YOUR TASKS:
1 - Can you rework the stretch of the contract terms from "7.5. The provisions" through "remain in force.", putting "Agreement" in place of "Contract"?
2 - Could you pick up the contract terms after their last paragraph and carry them on?

TEXT PROVIDED Start Marker

7.2. You may not at any time copy, reproduce, publish in any form, share, sell, dispose of or otherwise make available to a third party in any way any of the Materials.
7.3. We grant to you a limited, non-exclusive, non-transferable, non-sub licensable revocable licence to use all or any of Materials for the purposes for which the Products or Services were provided only.
7.4. We may from time to time record the sessions being provided to you as part of the Services. You authorise us to use your image and voice in any such recordings without payment, other condition or need for further consent.
7.5. The provisions of this paragraph 7 shall survive termination of the Contract.
8. Term and termination
8.1. The Contract shall continue until the completion of the delivery of the Products or the Services when the Contract shall expire other than for the Terms that are specifically stated to remain in force.
8.2. Notwithstanding the provisions of paragraph 8.1, either of us may terminate the Contract on written notice to the other with immediate effect if at any time:
8.2.1. The other commits any serious or repeated breach of any of the provisions of these Terms; or
8.2.2. The other (i) makes a resolution for its winding up, (ii) makes an arrangement or composition with its creditors, (iii) makes an application to a court of competent jurisdiction for protection from its creditors, (iv) is unable to pay its debts, (v) ceases trading or an administration or winding-up order is made or an administrator or receiver is appointed in relation to such party, (vi) is declared bankrupt or (vii) is convicted of a custodial offence (other than a road traffic offence); or
8.2.3. The other party commits any fraud or dishonesty or acts in any manner which in the opinion of the terminating party brings or is likely to bring the terminating party into disrepute or is materially adverse to the interests of the terminating party.
8.3. On or before the date of termination of the Contract, you shall immediately pay any unpaid charges or other sums payable under these Terms.
8.4. Termination of this agreement shall not affect either of our accrued rights, remedies, obligations and liabilities of either of us as at the date of termination of this Contract, including the right to claim damages in respect of any breach of the Contract which existed at or before the date of termination.
8.5. Any delay by us in exercising our right to terminate the Contract shall not constitute a waiver of our right to terminate or to seek any other remedy.
8.6. Paragraphs which expressly or by implication have effect after termination of the Contract shall continue in full force and effect after the date of termination of the Contract.
8.7. This paragraph 8 shall survive termination of the Contract.
8.8. Where the Contract expires, this shall be treated as a termination for the purposes of paragraph 8.7 and all other paragraphs that refer to “termination”.

TEXT PROVIDED End Marker
INFORMATION PROVIDED Start Marker

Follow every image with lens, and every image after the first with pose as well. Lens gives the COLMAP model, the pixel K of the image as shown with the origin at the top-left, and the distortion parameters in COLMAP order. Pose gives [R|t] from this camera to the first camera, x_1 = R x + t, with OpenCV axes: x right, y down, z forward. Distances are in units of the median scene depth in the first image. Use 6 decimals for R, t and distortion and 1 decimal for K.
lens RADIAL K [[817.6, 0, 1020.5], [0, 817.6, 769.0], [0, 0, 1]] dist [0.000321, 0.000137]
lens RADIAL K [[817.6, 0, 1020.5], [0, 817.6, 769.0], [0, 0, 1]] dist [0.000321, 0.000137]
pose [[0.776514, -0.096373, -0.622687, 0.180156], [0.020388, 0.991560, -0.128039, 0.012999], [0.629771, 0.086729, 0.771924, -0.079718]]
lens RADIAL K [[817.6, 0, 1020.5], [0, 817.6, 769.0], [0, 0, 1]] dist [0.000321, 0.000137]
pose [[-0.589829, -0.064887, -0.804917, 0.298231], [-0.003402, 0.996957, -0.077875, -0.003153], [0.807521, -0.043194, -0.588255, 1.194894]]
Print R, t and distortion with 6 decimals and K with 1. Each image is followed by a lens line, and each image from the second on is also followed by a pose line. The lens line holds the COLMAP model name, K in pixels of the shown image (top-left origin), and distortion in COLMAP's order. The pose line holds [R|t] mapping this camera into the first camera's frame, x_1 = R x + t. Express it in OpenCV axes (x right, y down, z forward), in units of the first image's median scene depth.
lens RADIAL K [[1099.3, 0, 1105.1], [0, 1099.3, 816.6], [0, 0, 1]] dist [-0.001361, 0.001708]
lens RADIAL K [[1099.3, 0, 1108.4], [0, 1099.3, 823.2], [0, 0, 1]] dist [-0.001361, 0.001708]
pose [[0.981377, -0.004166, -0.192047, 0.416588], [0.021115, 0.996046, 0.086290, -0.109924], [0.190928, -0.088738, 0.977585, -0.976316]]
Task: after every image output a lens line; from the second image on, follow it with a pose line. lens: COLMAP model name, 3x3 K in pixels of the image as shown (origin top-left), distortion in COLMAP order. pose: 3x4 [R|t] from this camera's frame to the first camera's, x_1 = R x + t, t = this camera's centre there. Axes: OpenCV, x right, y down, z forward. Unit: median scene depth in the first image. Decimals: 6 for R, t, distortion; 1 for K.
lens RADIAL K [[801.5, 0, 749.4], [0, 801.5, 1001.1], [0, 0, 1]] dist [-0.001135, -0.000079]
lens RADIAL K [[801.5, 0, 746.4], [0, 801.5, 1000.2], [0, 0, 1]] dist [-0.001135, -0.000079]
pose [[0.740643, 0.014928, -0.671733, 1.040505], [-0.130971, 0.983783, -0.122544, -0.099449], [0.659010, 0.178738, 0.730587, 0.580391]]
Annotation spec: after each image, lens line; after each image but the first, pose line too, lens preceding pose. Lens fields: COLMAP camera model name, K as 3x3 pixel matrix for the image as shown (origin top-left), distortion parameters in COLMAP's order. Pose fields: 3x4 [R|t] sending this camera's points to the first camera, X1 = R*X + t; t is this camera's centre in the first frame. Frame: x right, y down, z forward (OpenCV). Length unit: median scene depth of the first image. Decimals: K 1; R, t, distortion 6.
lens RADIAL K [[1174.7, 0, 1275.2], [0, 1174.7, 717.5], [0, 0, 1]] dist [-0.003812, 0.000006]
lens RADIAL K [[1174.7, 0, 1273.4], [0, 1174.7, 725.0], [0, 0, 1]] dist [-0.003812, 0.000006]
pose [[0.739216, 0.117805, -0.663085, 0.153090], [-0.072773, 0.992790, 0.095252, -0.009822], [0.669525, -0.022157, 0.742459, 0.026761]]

INFORMATION PROVIDED End Marker

SOLVED PROBLEMS:
1 -
7.5. The provisions of this paragraph 7 shall survive termination of the Agreement.
8. Term and termination
8.1. The Agreement shall continue until the completion of the delivery of the Products or the Services when the Agreement shall expire other than for the Terms that are specifically stated to remain in force.

2 -
9.1. Nothing in this paragraph 9 shall limit our liability for death or personal injury caused by our negligence or for our fraud or fraudulent misrepresentation or for any matter for which liability cannot be legally excluded or limited.
9.2. We shall not be liable for any loss of profits, loss of business, depletion of goodwill and/or similar losses, loss of anticipated savings, loss of goods, loss of contract, loss of corruption of data or information or any special, indirect, consequential or pure economic loss, costs, damages, charges or expenses suffered or incurred by the you as a result of you entering into the Contract and/or us providing the Services.
9.3. Our total liability in contract, tort (including negligence or breach of statutory duty), misrepresentation, restitution or otherwise arising in connection with the performance or contemplated performance of the Contract shall in all circumstances be limited to the price paid by you for the Products or Services.
9.4. If we are prevented from, delayed or hindered in performing our obligations by your act or omission (such as you not completing the pre-consultation notes in full, you not providing us with the information we require to provide the Services, or you not allocating sufficient quiet time for your consultation call ) or by any circumstance outside of our control, we shall not be liable to you for any costs, charges or losses sustained or incurred by you that arise directly or indirectly from such prevention or delay.
9.5. It is your responsibility to check the content of the deliverables of our Writing Services and we shall not be liable for any error or omission in any documents provided as part of the Services. As professional writers, we strive for accuracy in every document we produce. However, you ultimately know yourself best and, therefore, you hold final responsibility for ensuring the accuracy (including correct spelling) of all dates, names, employers, and other facts, figures, and data. For this reason, the existence of a typographical error is justification for a correction or revision, but not for a refund.
9.6. The provisions of this paragraph 9 shall survive termination of the Contract.
9.7. You acknowledge and agree that:
9.7.1. The Contract constitutes the entire agreement and understanding between us and supersedes any previous arrangement, understanding or agreement between us relating to the provision of the Services (which shall be deemed to have been terminated by mutual consent);
9.7.2. in entering into the Contract you have not relied on any undertaking, promise, assurance, statement, representation, warranty or understanding (whether in writing or not) of any person (whether party to the Contract or not) relating to the provision of the Services other than as expressly set out in the Contract.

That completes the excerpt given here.